* _Material provided_
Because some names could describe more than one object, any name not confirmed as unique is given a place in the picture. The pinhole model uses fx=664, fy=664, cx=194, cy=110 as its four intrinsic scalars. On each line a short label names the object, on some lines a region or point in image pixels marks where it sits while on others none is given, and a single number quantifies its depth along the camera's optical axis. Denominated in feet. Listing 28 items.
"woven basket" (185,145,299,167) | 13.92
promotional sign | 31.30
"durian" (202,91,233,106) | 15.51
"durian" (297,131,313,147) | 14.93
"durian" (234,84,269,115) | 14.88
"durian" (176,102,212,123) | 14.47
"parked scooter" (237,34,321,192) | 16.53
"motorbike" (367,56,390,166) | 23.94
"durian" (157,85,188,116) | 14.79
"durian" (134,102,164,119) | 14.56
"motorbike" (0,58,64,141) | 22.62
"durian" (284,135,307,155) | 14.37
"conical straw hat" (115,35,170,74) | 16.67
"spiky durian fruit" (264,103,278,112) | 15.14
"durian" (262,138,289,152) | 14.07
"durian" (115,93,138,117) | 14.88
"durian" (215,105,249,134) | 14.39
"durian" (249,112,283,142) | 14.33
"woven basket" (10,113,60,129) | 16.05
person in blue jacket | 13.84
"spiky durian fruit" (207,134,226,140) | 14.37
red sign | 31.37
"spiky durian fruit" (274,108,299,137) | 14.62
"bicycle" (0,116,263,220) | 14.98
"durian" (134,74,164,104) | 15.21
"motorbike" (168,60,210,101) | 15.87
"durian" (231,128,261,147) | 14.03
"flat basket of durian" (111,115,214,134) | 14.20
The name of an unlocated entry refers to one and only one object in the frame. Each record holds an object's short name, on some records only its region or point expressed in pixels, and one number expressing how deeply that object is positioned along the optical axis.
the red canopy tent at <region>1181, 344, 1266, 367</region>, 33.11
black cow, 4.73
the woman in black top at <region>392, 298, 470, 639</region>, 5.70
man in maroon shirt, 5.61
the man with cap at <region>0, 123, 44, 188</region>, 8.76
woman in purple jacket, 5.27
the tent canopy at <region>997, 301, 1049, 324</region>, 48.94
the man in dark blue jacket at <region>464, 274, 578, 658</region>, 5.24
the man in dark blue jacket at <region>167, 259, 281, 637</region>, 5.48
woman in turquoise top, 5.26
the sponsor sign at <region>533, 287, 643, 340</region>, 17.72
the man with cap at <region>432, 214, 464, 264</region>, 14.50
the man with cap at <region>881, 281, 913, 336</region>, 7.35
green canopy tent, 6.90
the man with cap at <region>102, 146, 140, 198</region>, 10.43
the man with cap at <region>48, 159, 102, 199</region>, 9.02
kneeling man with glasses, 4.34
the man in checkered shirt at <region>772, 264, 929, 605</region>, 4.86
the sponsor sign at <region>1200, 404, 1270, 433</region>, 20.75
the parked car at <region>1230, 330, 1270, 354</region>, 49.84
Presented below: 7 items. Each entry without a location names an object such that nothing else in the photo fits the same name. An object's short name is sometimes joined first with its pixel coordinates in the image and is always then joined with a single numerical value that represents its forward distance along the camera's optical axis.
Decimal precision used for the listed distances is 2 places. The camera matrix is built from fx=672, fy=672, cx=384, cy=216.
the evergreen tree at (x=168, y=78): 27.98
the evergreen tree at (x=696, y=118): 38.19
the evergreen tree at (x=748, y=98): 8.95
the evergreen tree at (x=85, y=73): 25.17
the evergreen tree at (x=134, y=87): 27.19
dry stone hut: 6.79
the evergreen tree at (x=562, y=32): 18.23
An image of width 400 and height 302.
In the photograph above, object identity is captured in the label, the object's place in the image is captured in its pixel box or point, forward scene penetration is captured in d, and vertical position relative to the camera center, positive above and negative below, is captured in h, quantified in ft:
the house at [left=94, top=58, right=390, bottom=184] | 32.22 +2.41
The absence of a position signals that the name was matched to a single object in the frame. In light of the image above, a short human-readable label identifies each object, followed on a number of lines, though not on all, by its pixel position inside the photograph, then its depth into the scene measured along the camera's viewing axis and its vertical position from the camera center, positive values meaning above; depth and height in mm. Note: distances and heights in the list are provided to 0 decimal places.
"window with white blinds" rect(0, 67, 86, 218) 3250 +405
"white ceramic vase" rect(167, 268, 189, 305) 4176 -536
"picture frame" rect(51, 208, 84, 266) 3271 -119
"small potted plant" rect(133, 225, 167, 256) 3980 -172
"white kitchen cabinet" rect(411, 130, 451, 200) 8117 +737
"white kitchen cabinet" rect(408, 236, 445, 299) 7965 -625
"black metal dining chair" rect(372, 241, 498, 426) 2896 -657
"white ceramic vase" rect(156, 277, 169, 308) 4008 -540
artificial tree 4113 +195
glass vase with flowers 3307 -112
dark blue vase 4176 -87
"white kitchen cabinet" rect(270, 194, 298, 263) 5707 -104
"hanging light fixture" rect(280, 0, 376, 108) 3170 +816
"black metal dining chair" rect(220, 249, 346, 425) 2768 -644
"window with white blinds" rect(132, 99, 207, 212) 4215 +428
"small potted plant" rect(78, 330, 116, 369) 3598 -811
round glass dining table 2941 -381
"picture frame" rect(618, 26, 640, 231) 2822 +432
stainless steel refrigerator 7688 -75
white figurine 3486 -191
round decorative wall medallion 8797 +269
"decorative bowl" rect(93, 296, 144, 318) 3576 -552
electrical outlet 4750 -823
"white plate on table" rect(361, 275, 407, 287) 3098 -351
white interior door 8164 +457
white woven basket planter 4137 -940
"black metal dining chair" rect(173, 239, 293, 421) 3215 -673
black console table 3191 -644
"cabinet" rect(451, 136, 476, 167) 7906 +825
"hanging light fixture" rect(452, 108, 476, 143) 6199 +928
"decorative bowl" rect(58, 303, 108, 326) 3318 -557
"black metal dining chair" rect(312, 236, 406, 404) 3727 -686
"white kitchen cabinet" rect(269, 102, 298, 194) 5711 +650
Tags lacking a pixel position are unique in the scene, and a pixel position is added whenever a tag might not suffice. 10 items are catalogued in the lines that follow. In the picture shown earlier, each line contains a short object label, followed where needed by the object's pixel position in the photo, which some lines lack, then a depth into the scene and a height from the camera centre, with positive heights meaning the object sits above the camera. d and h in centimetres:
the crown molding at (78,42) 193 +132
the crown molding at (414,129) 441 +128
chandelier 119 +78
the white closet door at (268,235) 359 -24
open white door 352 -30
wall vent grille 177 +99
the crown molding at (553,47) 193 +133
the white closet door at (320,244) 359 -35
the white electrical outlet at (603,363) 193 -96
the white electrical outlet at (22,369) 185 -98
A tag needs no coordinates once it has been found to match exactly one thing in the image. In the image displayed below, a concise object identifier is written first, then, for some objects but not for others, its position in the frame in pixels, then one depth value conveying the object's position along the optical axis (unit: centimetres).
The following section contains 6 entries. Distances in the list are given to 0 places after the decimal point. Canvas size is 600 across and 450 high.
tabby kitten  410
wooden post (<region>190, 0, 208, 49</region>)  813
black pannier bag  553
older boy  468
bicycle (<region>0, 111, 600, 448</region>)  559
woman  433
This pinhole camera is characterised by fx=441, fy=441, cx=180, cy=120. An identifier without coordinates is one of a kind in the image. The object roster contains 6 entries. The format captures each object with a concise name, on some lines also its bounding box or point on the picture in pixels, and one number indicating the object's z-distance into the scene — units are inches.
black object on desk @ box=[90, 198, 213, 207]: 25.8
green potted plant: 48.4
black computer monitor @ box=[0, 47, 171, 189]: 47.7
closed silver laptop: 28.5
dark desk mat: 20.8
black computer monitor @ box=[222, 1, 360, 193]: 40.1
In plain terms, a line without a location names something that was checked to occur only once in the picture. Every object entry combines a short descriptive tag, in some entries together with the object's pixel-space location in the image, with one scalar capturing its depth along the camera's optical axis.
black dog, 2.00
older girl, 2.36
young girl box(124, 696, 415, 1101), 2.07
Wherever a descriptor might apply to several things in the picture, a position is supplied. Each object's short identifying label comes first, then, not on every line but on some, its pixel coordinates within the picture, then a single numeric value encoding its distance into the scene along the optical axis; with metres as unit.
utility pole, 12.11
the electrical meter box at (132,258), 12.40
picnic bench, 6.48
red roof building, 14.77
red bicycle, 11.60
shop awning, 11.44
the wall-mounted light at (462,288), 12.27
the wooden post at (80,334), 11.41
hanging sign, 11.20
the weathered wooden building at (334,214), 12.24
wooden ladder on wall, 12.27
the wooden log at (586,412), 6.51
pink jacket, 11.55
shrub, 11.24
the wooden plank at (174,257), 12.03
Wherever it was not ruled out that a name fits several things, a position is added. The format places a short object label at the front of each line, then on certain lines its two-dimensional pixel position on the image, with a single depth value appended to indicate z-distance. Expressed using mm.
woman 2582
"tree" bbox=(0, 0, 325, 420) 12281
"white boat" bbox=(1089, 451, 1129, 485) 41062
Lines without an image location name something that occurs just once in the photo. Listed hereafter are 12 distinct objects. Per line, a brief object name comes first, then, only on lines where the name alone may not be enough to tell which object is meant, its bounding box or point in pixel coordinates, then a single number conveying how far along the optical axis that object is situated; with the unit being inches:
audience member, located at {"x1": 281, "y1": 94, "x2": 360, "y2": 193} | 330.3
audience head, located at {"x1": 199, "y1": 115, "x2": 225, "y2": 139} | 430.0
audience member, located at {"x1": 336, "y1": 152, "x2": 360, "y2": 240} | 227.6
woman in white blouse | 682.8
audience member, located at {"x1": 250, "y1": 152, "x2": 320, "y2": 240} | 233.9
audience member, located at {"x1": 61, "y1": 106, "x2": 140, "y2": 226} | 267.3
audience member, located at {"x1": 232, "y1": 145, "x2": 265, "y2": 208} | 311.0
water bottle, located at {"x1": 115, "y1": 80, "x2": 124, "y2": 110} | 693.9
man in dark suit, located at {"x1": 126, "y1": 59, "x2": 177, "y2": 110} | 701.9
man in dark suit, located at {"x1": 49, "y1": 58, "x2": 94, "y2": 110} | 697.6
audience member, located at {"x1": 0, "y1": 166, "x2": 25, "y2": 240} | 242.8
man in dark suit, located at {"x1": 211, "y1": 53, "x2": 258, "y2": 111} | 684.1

* _Required work_
Write out exactly the lines that fall from the line with "black object on" to the line with "Wherever a descriptor" in the records above, keeping both ends.

* _Written reply_
black object on desk @ box=[90, 198, 213, 207]: 25.8
green potted plant: 48.4
black computer monitor @ box=[0, 47, 171, 189]: 47.7
closed silver laptop: 28.5
dark desk mat: 20.8
black computer monitor @ box=[222, 1, 360, 193]: 40.1
In plain terms, a line without a location names something that was checked to occur only once in the picture. Every object entry combines a short descriptive tag, in some entries together with the object's pixel-space location in the image, with one scalar capturing its depth along the camera's optical axis.
black dog, 2.00
older girl, 2.36
young girl box(124, 696, 415, 1101), 2.07
Wherever a descriptor might apply to several things in the picture, a position is supplied. Each object's short identifying label comes first, then, not on every line but on some, its pixel coordinates within the picture, then a single numeric value encoding its distance into the scene along the optical axis; with metres as unit.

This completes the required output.